EXERCISE INSTRUCTIONS: The entire set of lines below should be copied exactly.

Stored data entries
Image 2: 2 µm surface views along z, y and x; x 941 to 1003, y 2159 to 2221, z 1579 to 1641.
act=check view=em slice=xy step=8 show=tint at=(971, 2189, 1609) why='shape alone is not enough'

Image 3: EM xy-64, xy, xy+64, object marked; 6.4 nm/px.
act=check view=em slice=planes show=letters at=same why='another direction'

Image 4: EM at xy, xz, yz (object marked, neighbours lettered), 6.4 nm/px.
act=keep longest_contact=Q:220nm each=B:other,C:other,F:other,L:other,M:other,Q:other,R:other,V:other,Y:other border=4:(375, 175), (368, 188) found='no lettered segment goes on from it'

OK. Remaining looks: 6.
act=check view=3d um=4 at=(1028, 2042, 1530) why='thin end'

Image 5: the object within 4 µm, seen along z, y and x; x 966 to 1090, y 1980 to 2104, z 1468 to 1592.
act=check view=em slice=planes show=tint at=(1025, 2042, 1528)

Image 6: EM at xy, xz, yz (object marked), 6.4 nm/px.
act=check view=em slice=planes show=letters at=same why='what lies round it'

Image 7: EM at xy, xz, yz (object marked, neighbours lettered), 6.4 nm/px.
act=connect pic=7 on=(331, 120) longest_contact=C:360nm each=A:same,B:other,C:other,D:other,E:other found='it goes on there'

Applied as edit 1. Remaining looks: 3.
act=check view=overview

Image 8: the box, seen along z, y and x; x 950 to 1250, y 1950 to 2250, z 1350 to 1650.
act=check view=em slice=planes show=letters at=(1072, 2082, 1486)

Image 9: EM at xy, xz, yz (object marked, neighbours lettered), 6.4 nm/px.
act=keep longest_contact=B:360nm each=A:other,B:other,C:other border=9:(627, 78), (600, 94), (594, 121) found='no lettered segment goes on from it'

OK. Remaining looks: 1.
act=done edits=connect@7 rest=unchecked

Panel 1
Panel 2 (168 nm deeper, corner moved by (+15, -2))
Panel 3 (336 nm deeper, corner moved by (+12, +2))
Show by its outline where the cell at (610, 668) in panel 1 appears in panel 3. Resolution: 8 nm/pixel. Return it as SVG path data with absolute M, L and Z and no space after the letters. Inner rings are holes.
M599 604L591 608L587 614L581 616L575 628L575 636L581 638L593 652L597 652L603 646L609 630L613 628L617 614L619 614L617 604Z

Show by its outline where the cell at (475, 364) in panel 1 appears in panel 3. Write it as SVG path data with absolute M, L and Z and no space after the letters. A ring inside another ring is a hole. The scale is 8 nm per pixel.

RESPONSE FOR THIS EXERCISE:
Image 2: 2 µm surface views along z, y and x; x 941 to 1003, y 2159 to 2221, z 1579 to 1641.
act=check view=em slice=xy step=8 show=tint at=(971, 2189, 1609) why='shape alone is not enough'

Image 3: EM xy-64, xy, xy+64, object marked; 6.4 nm/px.
act=check view=em slice=planes show=letters at=same why='another direction'

Image 4: EM at xy, xz, yz (object marked, neighbours lettered), 6.4 nm/px.
act=keep longest_contact=Q:220nm each=B:other,C:other,F:other,L:other,M:other,Q:other,R:other,V:other,Y:other border=4:(375, 175), (368, 188) found='no lettered segment goes on from it'

OK. Remaining looks: 6.
act=check view=3d um=4 at=(1028, 2042, 1530) why='thin end'

Image 5: the object within 4 µm, seen along z, y and x; x 966 to 1090, y 1980 to 2104, z 1468 to 1592.
act=check view=em slice=planes show=tint at=(1025, 2042, 1528)

Image 6: EM at xy, xz, yz (object marked), 6.4 nm/px.
act=check view=em slice=planes show=letters at=same why='what lies round it'

Image 7: EM at xy, xz, yz (object marked, neighbours lettered), 6.4 nm/px.
act=connect pic=7 on=(331, 120) longest_contact=C:360nm each=A:same,B:other,C:other,D:other,E:other found='it goes on there'

Applied as edit 1. Remaining looks: 3.
act=check view=overview

Image 8: the box, seen along z, y and x; x 950 to 1250, y 1950 to 2250, z 1350 to 1650.
act=check view=em slice=planes show=letters at=(1072, 2082, 1486)

Image 9: EM at xy, xz, yz (object marked, neighbours lettered), 6.4 nm/px.
act=keep longest_contact=B:360nm each=A:other,B:other,C:other border=9:(627, 78), (600, 94), (594, 121) found='no lettered segment goes on from it'

OK. Remaining looks: 1.
act=done edits=connect@7 rest=unchecked

Panel 1
Panel 2 (168 nm deeper, corner moved by (+15, -2))
Panel 3 (336 nm deeper, corner moved by (+12, +2))
Show by its outline where the cell at (610, 668) in panel 1 appears in panel 3. Resolution: 8 nm/pixel. Return it as SVG path data with absolute M, L and Z and no space after the letters. Inner rings are holes.
M599 604L591 608L587 614L581 616L575 628L575 636L581 638L593 652L597 652L603 646L609 630L613 628L617 614L619 614L617 604Z

Show by its outline where the cell at (475, 364) in panel 1 appears in panel 3. Write it as SVG path data with absolute M, L and Z and no space after the letters. A ring inside another ring is a hole. The scale is 8 nm per pixel.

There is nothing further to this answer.